Menilik beberapa jenis kultur politik yang disebutkan di atas, tipe manakah yang relevan untuk menjelaskan kultur politik di Indonesia saat ini?

Menjawab pertanyaan tersebut tidaklah mudah. Pembaca harus mencermati ciri-cirinya satu persatu sebab sering kali satu ciri di satu tipe relevan, namun ciri lain di tipe lain juga relevan. Saya melihat kultur politik di Indonesia bisa mencakup ketiganya sekaligus.
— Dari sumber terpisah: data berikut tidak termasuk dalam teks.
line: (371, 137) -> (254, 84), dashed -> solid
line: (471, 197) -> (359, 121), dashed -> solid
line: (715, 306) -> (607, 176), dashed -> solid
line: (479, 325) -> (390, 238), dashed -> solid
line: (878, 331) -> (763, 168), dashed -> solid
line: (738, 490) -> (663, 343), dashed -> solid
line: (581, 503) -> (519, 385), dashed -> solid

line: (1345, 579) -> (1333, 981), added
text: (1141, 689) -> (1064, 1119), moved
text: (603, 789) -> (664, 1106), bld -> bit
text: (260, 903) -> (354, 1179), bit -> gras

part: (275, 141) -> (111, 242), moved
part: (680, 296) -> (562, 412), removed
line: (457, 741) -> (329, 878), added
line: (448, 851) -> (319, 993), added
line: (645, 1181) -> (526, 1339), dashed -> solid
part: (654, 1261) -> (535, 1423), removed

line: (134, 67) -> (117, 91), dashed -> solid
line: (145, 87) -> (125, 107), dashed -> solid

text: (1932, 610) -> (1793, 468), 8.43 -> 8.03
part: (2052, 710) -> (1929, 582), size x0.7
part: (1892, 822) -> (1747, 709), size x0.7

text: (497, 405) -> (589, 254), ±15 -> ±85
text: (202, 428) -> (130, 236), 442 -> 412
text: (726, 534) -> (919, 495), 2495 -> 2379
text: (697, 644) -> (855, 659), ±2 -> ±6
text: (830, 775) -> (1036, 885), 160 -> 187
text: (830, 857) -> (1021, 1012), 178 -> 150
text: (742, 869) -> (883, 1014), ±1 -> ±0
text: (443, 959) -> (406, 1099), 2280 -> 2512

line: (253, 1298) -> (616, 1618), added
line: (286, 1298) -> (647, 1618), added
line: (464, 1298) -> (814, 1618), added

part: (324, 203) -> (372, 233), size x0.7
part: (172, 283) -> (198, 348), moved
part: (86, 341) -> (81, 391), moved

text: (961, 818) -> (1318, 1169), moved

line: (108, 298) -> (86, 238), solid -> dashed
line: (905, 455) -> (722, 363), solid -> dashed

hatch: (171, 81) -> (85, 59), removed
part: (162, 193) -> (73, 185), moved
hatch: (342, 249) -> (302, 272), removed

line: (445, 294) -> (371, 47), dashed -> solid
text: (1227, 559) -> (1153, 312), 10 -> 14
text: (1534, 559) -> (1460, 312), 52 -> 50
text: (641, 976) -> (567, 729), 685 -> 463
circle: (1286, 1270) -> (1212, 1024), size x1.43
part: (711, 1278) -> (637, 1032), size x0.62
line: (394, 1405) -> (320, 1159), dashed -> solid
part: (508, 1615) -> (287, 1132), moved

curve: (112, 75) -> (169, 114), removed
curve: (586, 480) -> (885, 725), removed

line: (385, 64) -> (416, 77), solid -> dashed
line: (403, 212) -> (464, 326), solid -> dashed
Beberapa alasan bisa dikemukakan di sini. Misalnya, mayoritas warga negara Indonesia berpartisipasi aktif pada pilpres kemarin. Namun sentiment kedaerahan, kesukuan, keagamaan masih relatif kuat, sehingga menandari bahwa kultur politik parokial belum sepenuhnya hilang. Belum lagi sikap apatis dan menurunnya kepercayaan terhadap pemimpin politik seiring masih tingginya perilaku korup pejabat tinggi di pusat dan daerah.

Namun demikian, perlu digarisbawahi bahwa kultur politik Indonesia masih terus didorong ke arah partisipatif. Bagaimanapun, demokrasi yang ideal menuntut partisipasi warga yang tinggi pada kehidupan politik.